◆ Data for this task

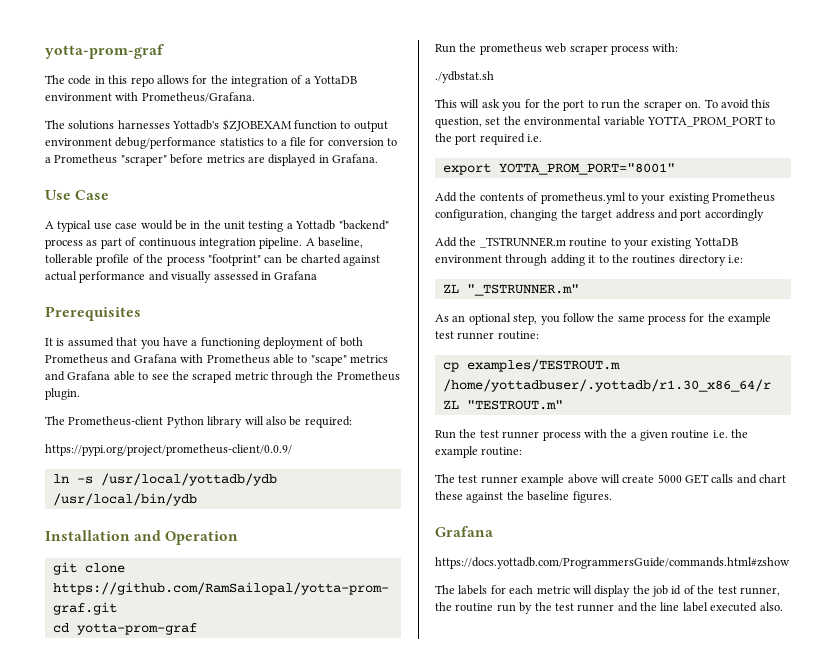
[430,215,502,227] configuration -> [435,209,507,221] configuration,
---
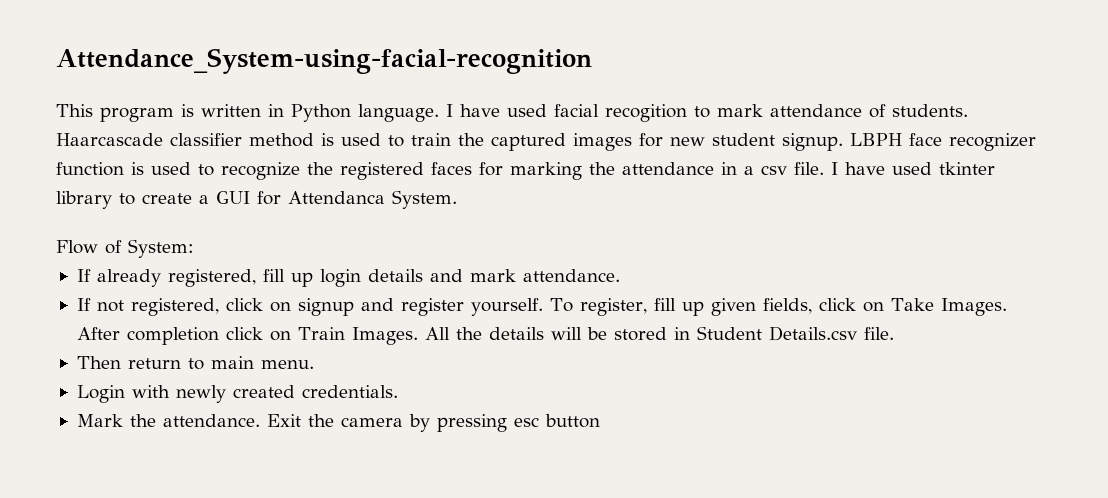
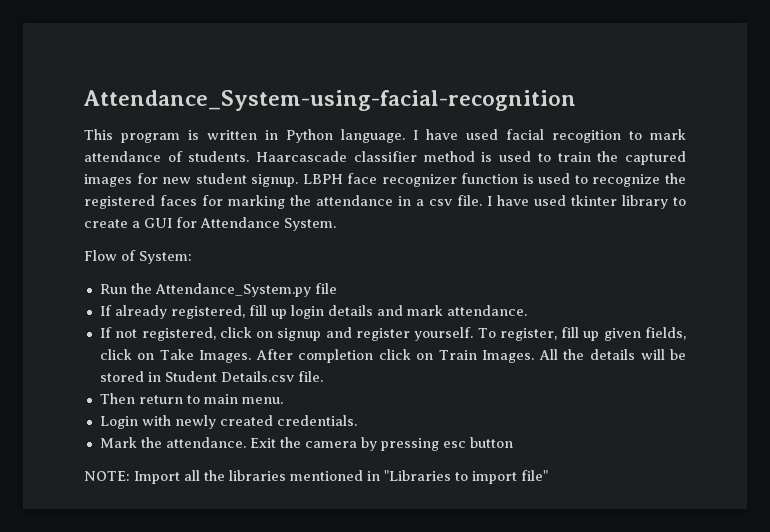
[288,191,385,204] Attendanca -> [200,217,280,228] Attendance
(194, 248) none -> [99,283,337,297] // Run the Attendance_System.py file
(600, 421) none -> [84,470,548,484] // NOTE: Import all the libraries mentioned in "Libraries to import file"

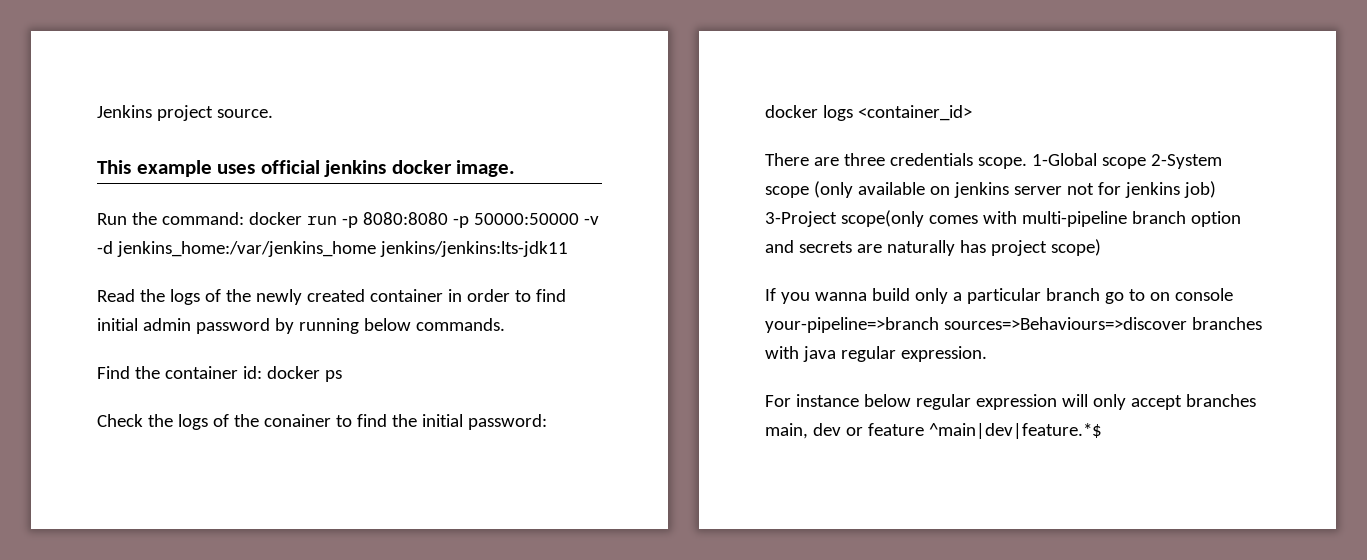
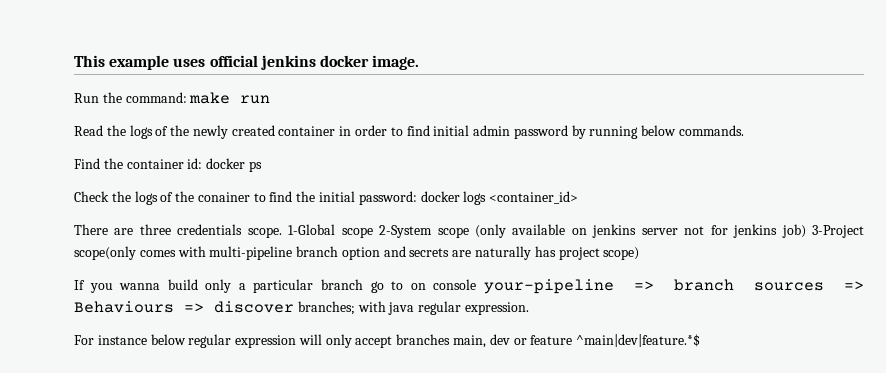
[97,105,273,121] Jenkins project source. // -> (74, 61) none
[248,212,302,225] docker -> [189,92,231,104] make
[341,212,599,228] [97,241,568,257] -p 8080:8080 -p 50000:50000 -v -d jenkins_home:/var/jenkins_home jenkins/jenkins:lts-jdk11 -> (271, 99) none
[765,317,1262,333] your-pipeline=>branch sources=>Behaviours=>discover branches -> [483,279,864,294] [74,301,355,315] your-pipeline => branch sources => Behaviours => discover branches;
==
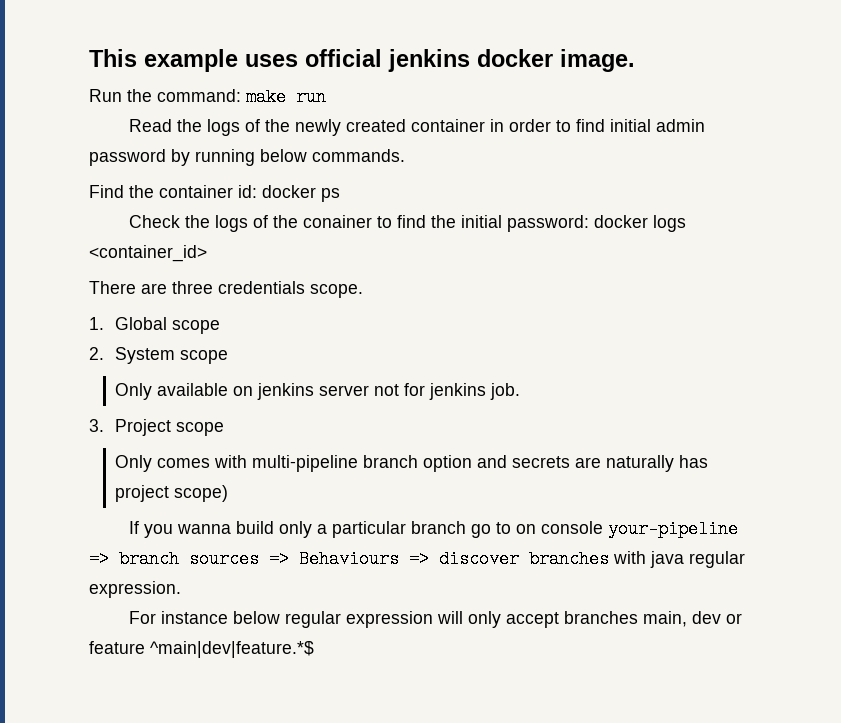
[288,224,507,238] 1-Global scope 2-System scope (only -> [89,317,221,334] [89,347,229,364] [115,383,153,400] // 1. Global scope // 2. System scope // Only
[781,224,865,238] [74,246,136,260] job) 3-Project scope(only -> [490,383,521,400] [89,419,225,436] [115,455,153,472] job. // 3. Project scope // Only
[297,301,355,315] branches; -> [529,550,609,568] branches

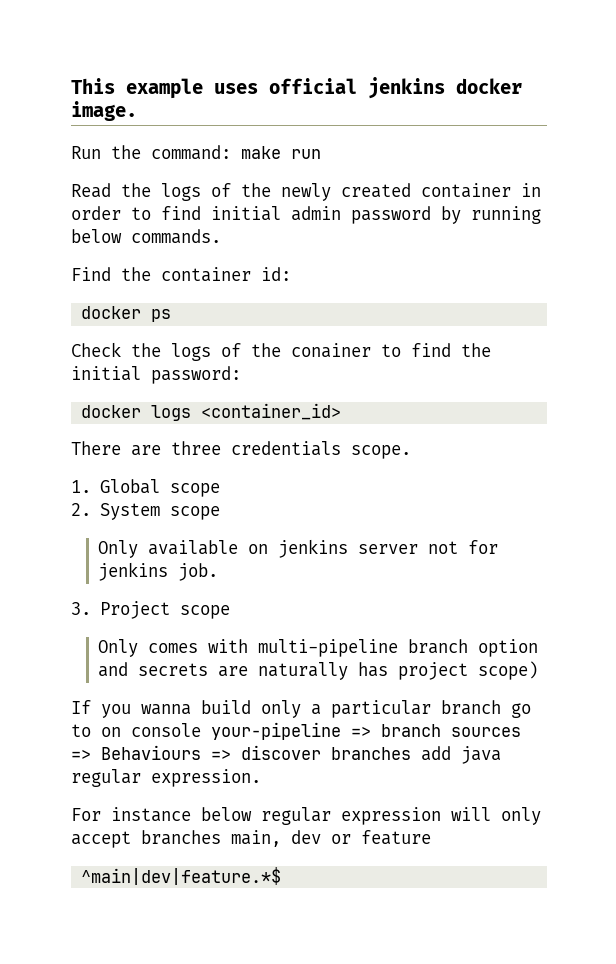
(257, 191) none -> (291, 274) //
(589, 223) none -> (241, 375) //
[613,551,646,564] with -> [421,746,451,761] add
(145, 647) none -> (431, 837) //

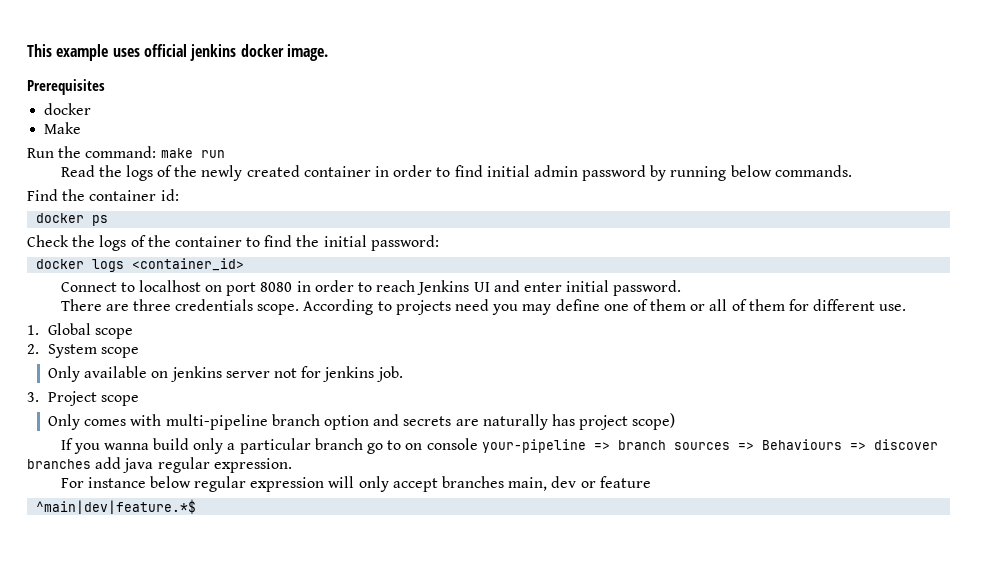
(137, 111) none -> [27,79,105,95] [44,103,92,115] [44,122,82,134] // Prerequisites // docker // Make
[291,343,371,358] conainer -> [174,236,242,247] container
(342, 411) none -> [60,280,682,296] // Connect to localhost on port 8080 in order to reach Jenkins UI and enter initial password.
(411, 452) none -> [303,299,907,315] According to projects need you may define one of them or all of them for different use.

◆ Exercise details
Reproduce the listing above only between the lines holding "[288,224,507,238] 1-Global scope" and "(145, 647) none -> (431, 837) //", inclusive. Every line must match exactly, and pictures are dropped.

◆ Task answer
[288,224,507,238] 1-Global scope 2-System scope (only -> [89,317,221,334] [89,347,229,364] [115,383,153,400] // 1. Global scope // 2. System scope // Only
[781,224,865,238] [74,246,136,260] job) 3-Project scope(only -> [490,383,521,400] [89,419,225,436] [115,455,153,472] job. // 3. Project scope // Only
[297,301,355,315] branches; -> [529,550,609,568] branches

(257, 191) none -> (291, 274) //
(589, 223) none -> (241, 375) //
[613,551,646,564] with -> [421,746,451,761] add
(145, 647) none -> (431, 837) //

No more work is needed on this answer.